Problem description
Scan the data, and whenever a line contains "intelligent", copy it.

Entries shown
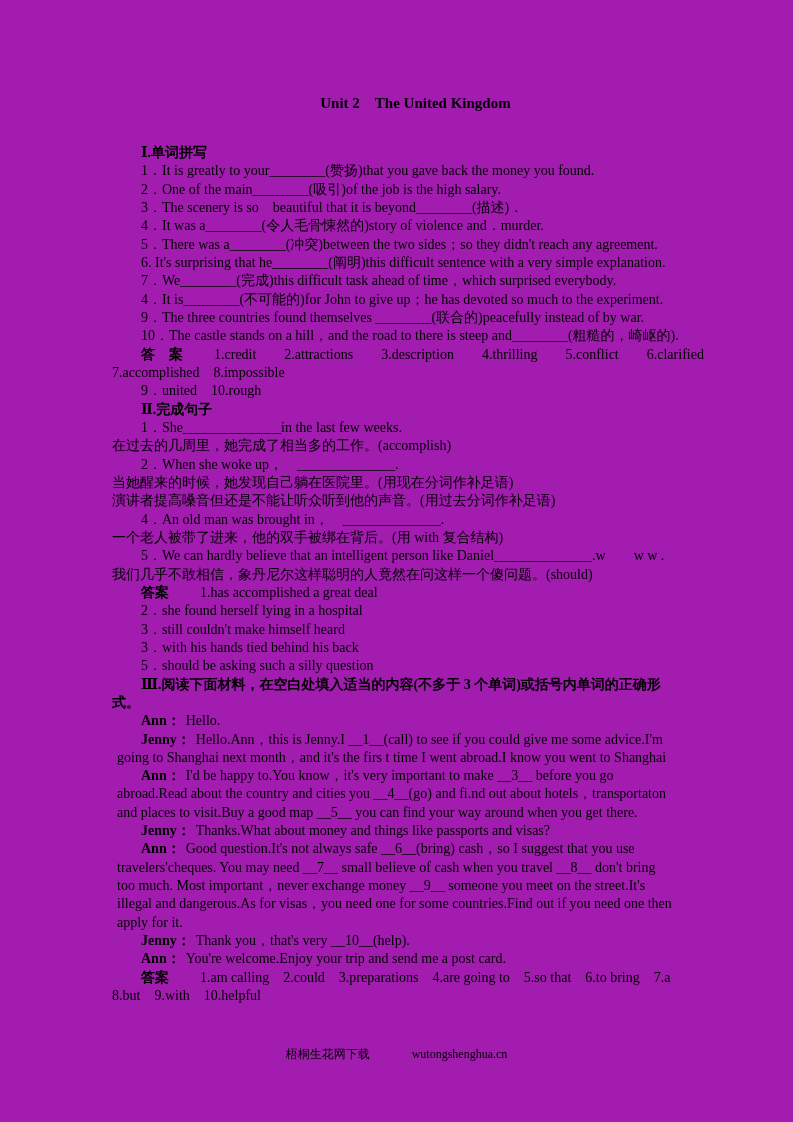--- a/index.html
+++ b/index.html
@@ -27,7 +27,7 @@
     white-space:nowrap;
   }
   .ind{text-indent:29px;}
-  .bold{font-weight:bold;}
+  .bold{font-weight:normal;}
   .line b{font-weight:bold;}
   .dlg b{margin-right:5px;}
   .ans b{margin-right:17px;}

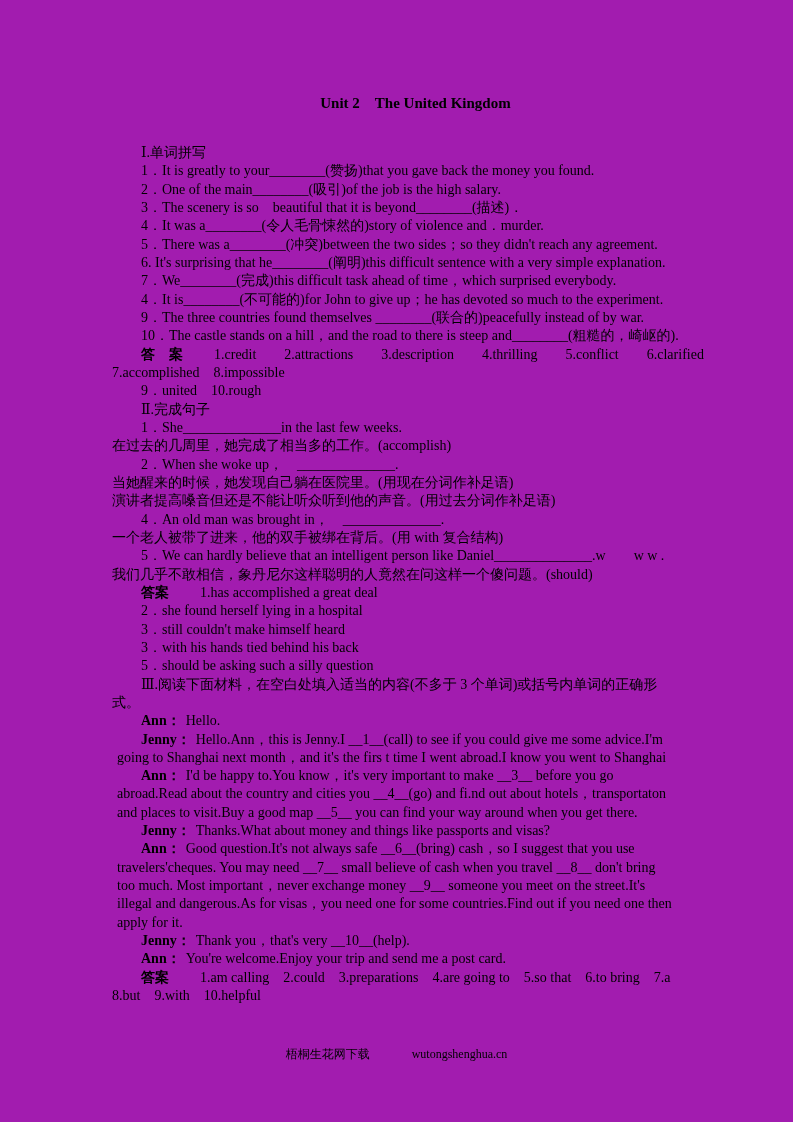--- a/index.html
+++ b/index.html
@@ -72,7 +72,7 @@
   <div class="line">演讲者提高嗓音但还是不能让听众听到他的声音。(用过去分词作补足语)</div>
   <div class="line ind">4．An old man was brought in，　______________.</div>
   <div class="line">一个老人被带了进来，他的双手被绑在背后。(用 with 复合结构)</div>
-  <div class="line ind">5．We can hardly believe that an intelligent person like Daniel______________.w　　w w .</div>
+  <div class="line ind">9．We can hardly believe that an intelligent person like Daniel______________.w　　w w .</div>
   <div class="line">我们几乎不敢相信，象丹尼尔这样聪明的人竟然在问这样一个傻问题。(should)</div>
   <div class="line ind ans"><b>答案</b><span>　1.has accomplished a great deal</span></div>
   <div class="line ind">2．she found herself lying in a hospital</div>

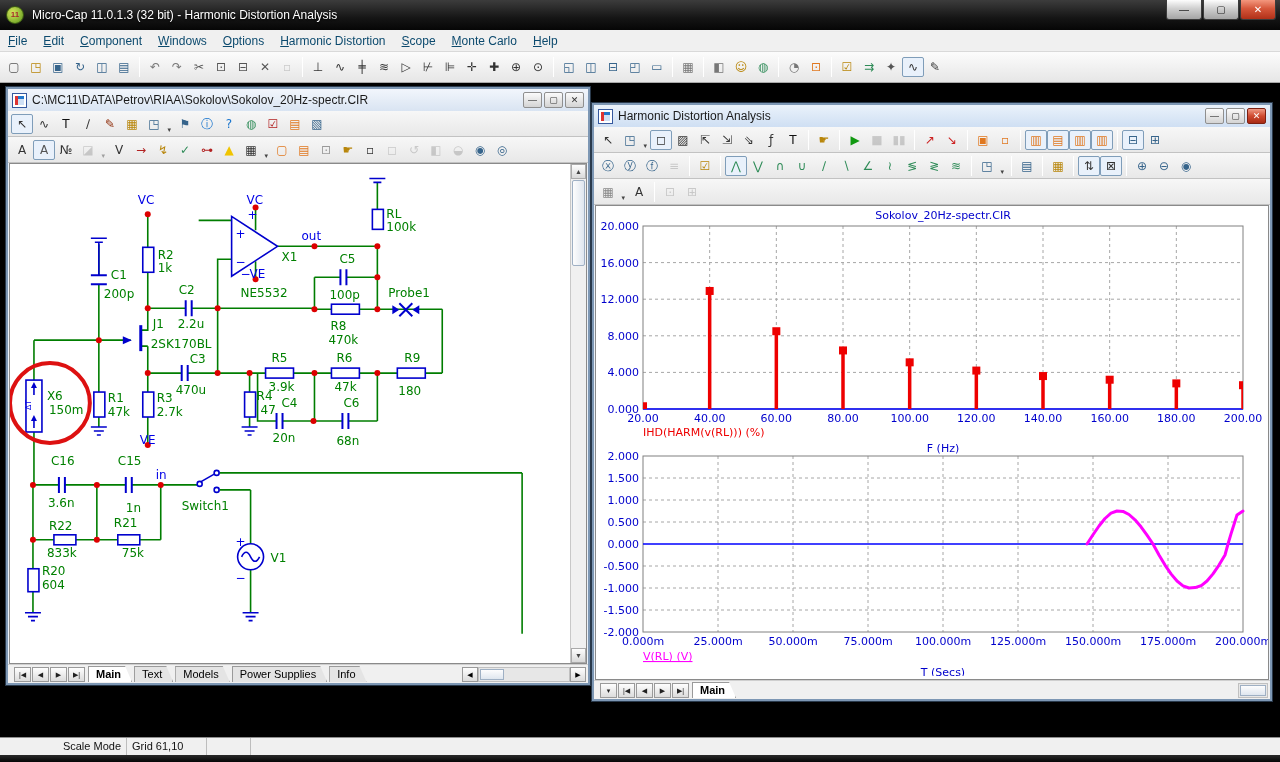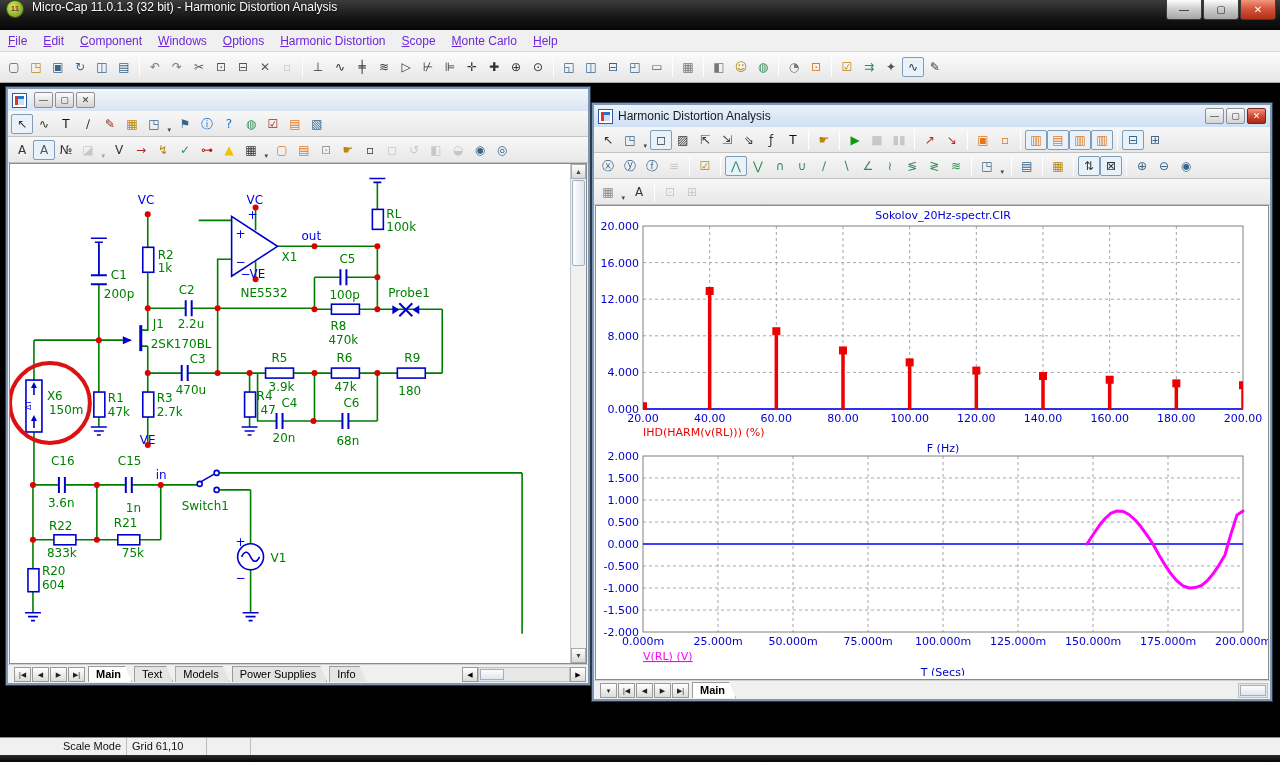--- a/index.html
+++ b/index.html
@@ -7,7 +7,7 @@
   #app { width:1280px; height:762px; display:flex; flex-direction:column; background:#000; }
 
   
-  #titlebar { height:30px; background:linear-gradient(#3c3c3c,#151515 60%,#060606); display:flex; align-items:flex-start; padding:0 6px; position:relative; }
+  #titlebar { height:30px; background:linear-gradient(#3c3c3c,#151515 60%,#060606); display:flex; align-items:center; padding:0 6px; position:relative; }
   #app-icon { width:18px; height:18px; border-radius:50%; background:radial-gradient(circle at 35% 35%, #d7e65a, #7fae2e 70%, #49701a); border:1px solid #3c5a12; color:#a32c2c; font-size:8px; font-weight:bold; text-align:center; line-height:16px; }
   #app-title { color:#fff; font-size:12px; margin-left:8px; text-shadow:0 1px 2px #000; }
   .caption-btns { position:absolute; right:4px; top:0; display:flex; }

Answer to this task
-  <div class="line ind">5．We can hardly believe that an intelligent person like Daniel______________.w　　w w .</div>
+  <div class="line ind">9．We can hardly believe that an intelligent person like Daniel______________.w　　w w .</div>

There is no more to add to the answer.